Stored items
* * *

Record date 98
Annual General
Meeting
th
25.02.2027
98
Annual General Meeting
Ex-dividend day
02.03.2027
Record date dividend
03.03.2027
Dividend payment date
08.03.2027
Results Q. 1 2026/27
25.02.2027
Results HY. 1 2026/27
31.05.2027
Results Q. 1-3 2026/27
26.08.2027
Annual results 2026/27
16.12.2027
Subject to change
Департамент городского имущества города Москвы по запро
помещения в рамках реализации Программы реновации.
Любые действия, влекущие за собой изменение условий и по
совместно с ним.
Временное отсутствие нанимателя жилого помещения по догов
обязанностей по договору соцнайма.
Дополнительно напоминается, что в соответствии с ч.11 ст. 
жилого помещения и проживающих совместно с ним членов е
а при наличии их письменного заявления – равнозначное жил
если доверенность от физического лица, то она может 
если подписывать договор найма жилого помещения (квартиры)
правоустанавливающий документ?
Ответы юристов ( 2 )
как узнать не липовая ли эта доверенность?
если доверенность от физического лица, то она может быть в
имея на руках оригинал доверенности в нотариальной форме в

* * *

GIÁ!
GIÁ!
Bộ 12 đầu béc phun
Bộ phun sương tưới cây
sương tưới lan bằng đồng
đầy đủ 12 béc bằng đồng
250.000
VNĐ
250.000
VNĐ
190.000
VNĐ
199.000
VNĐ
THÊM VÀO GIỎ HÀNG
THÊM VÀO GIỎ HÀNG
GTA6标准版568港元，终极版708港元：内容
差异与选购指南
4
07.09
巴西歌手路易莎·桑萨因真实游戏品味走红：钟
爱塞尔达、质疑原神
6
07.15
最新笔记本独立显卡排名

* * *

Please write out, exactly as they appear above, only the lines in the stretch from the line with "Любые действия, влекущие" through the line with "правоустанавливающий документ?".

* Response area
Любые действия, влекущие за собой изменение условий и по
совместно с ним.
Временное отсутствие нанимателя жилого помещения по догов
обязанностей по договору соцнайма.
Дополнительно напоминается, что в соответствии с ч.11 ст. 
жилого помещения и проживающих совместно с ним членов е
а при наличии их письменного заявления – равнозначное жил
если доверенность от физического лица, то она может 
если подписывать договор найма жилого помещения (квартиры)
правоустанавливающий документ?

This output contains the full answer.